Tyler - With the other ones we’ve done, we just recorded whenever we had the money and the songs to do it. With this next one, we’ve got some breathing room and we have other stuff going on. We’re playing some shows, and we are just trying to wait until we’ve built up these songs. No rush. We have a lot invested in these songs.
Jacob - And these songs mean something deeper for us than our other ones.
Rbt. - How so?
Jacob - The four of us have actually written all of these songs collectively. With our other songs, Tim was coming in to learn the songs, and others were ones that we had written together or bringing ideas. Now, it feels like everyone has found their little pocket and how we can overlap each other’s style.
Patrick - The last month and a half is the longest we’ve gone without playing a show, and we’ve pumped out some songs.

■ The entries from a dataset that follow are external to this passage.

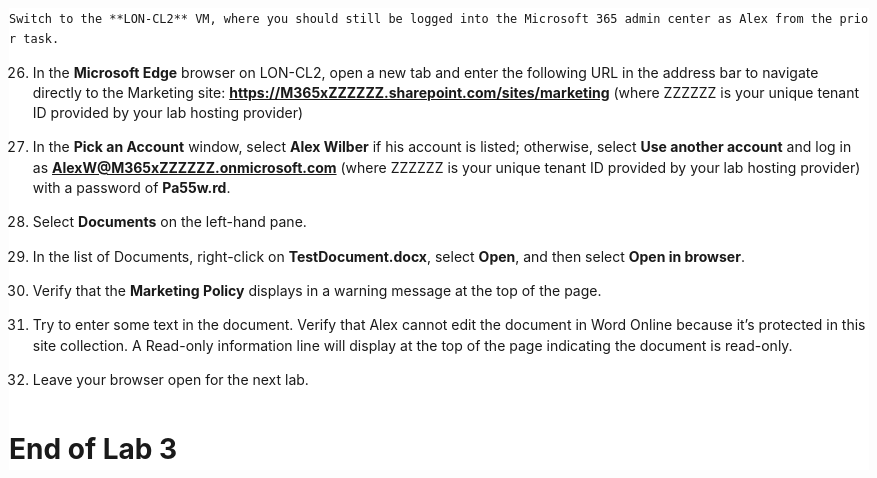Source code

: 	‎Switch to the **LON-CL2** VM, where you should still be logged into the Microsoft 365 admin center as Alex from the prior task.  

26. ‎In the **Microsoft Edge** browser on LON-CL2, open a new tab and enter the following URL in the address bar to navigate directly to the Marketing site: **https://M365xZZZZZZ.sharepoint.com/sites/marketing** (where ZZZZZZ is your unique tenant ID provided by your lab hosting provider)

27. In the **Pick an Account** window, select **Alex Wilber** if his account is listed; otherwise, select **Use another account** and log in as **AlexW@M365xZZZZZZ.onmicrosoft.com** (where ZZZZZZ is your unique tenant ID provided by your lab hosting provider) with a password of **Pa55w.rd**.

28. Select **Documents** on the left-hand pane.  

29. In the list of Documents, right-click on **TestDocument.docx**, select **Open**, and then select **Open in browser**. 

30. Verify that the **Marketing Policy** displays in a warning message at the top of the page. 

31. Try to enter some text in the document. Verify that Alex cannot edit the document in Word Online because it’s protected in this site collection. A Read-only information line will display at the top of the page indicating the document is read-only.

32. Leave your browser open for the next lab. 


# End of Lab 3
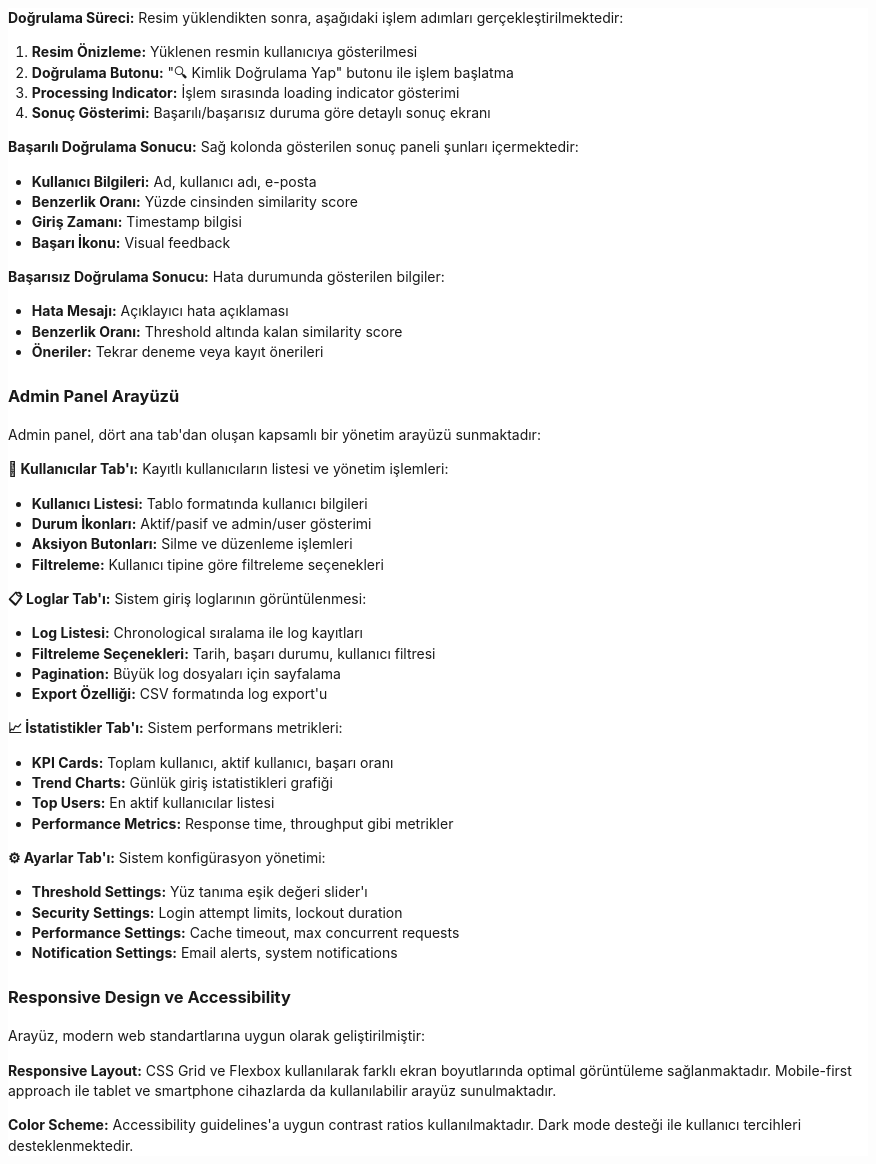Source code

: **Doğrulama Süreci:** Resim yüklendikten sonra, aşağıdaki işlem adımları gerçekleştirilmektedir:
1. **Resim Önizleme:** Yüklenen resmin kullanıcıya gösterilmesi
2. **Doğrulama Butonu:** "🔍 Kimlik Doğrulama Yap" butonu ile işlem başlatma
3. **Processing Indicator:** İşlem sırasında loading indicator gösterimi
4. **Sonuç Gösterimi:** Başarılı/başarısız duruma göre detaylı sonuç ekranı

**Başarılı Doğrulama Sonucu:** Sağ kolonda gösterilen sonuç paneli şunları içermektedir:
- **Kullanıcı Bilgileri:** Ad, kullanıcı adı, e-posta
- **Benzerlik Oranı:** Yüzde cinsinden similarity score
- **Giriş Zamanı:** Timestamp bilgisi
- **Başarı İkonu:** Visual feedback

**Başarısız Doğrulama Sonucu:** Hata durumunda gösterilen bilgiler:
- **Hata Mesajı:** Açıklayıcı hata açıklaması
- **Benzerlik Oranı:** Threshold altında kalan similarity score
- **Öneriler:** Tekrar deneme veya kayıt önerileri

### Admin Panel Arayüzü

Admin panel, dört ana tab'dan oluşan kapsamlı bir yönetim arayüzü sunmaktadır:

**👥 Kullanıcılar Tab'ı:** Kayıtlı kullanıcıların listesi ve yönetim işlemleri:
- **Kullanıcı Listesi:** Tablo formatında kullanıcı bilgileri
- **Durum İkonları:** Aktif/pasif ve admin/user gösterimi
- **Aksiyon Butonları:** Silme ve düzenleme işlemleri
- **Filtreleme:** Kullanıcı tipine göre filtreleme seçenekleri

**📋 Loglar Tab'ı:** Sistem giriş loglarının görüntülenmesi:
- **Log Listesi:** Chronological sıralama ile log kayıtları
- **Filtreleme Seçenekleri:** Tarih, başarı durumu, kullanıcı filtresi
- **Pagination:** Büyük log dosyaları için sayfalama
- **Export Özelliği:** CSV formatında log export'u

**📈 İstatistikler Tab'ı:** Sistem performans metrikleri:
- **KPI Cards:** Toplam kullanıcı, aktif kullanıcı, başarı oranı
- **Trend Charts:** Günlük giriş istatistikleri grafiği
- **Top Users:** En aktif kullanıcılar listesi
- **Performance Metrics:** Response time, throughput gibi metrikler

**⚙️ Ayarlar Tab'ı:** Sistem konfigürasyon yönetimi:
- **Threshold Settings:** Yüz tanıma eşik değeri slider'ı
- **Security Settings:** Login attempt limits, lockout duration
- **Performance Settings:** Cache timeout, max concurrent requests
- **Notification Settings:** Email alerts, system notifications

### Responsive Design ve Accessibility

Arayüz, modern web standartlarına uygun olarak geliştirilmiştir:

**Responsive Layout:** CSS Grid ve Flexbox kullanılarak farklı ekran boyutlarında optimal görüntüleme sağlanmaktadır. Mobile-first approach ile tablet ve smartphone cihazlarda da kullanılabilir arayüz sunulmaktadır.

**Color Scheme:** Accessibility guidelines'a uygun contrast ratios kullanılmaktadır. Dark mode desteği ile kullanıcı tercihleri desteklenmektedir.
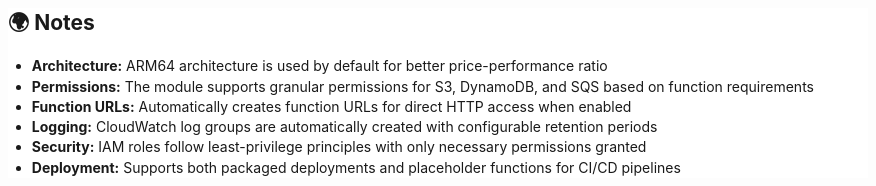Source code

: 
## 🌍 Notes

- **Architecture:** ARM64 architecture is used by default for better price-performance ratio
- **Permissions:** The module supports granular permissions for S3, DynamoDB, and SQS based on function requirements
- **Function URLs:** Automatically creates function URLs for direct HTTP access when enabled
- **Logging:** CloudWatch log groups are automatically created with configurable retention periods
- **Security:** IAM roles follow least-privilege principles with only necessary permissions granted
- **Deployment:** Supports both packaged deployments and placeholder functions for CI/CD pipelines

We’ve written a half dozen songs in that time. It’s been really productive.
Tim - When we get to writing songs, it becomes a very sacred space for us. We don’t worry about anything else that’s happening.
Rbt. - How do you protect that space and keep what you do earnest? Is that something you talk about, keeping the process that the four of you have something that is free of outside influence?>
Jacob - Part of it is a self-awareness, recognizing what is good and what is detrimental to a band. We talk a lot about what is going on with other bands, what we make fun of, what we think is legit. Ultimately I think you have to be able to be honest, admit what works and what doesn’t and move forward.
Tyler - I think we’ve been lucky, too, in that we have had really good influences in the people the we’ve met, the bands that we’ve played with in town, and we’ve been able to pick up positive suggestions from them.
Jacob - We all talk a lot. We talk about what we have going on in our lives. If one of us has a new thing with a girlfriend, or with our job, and it explains why we are edgy or in a mood, it explains everything. Its important for us to talk about that as bandmates. I feel with this group and with our music, its when we get to let it out, we get to get angry and get aggressive and get it out, in a way that you can’t at work or at home.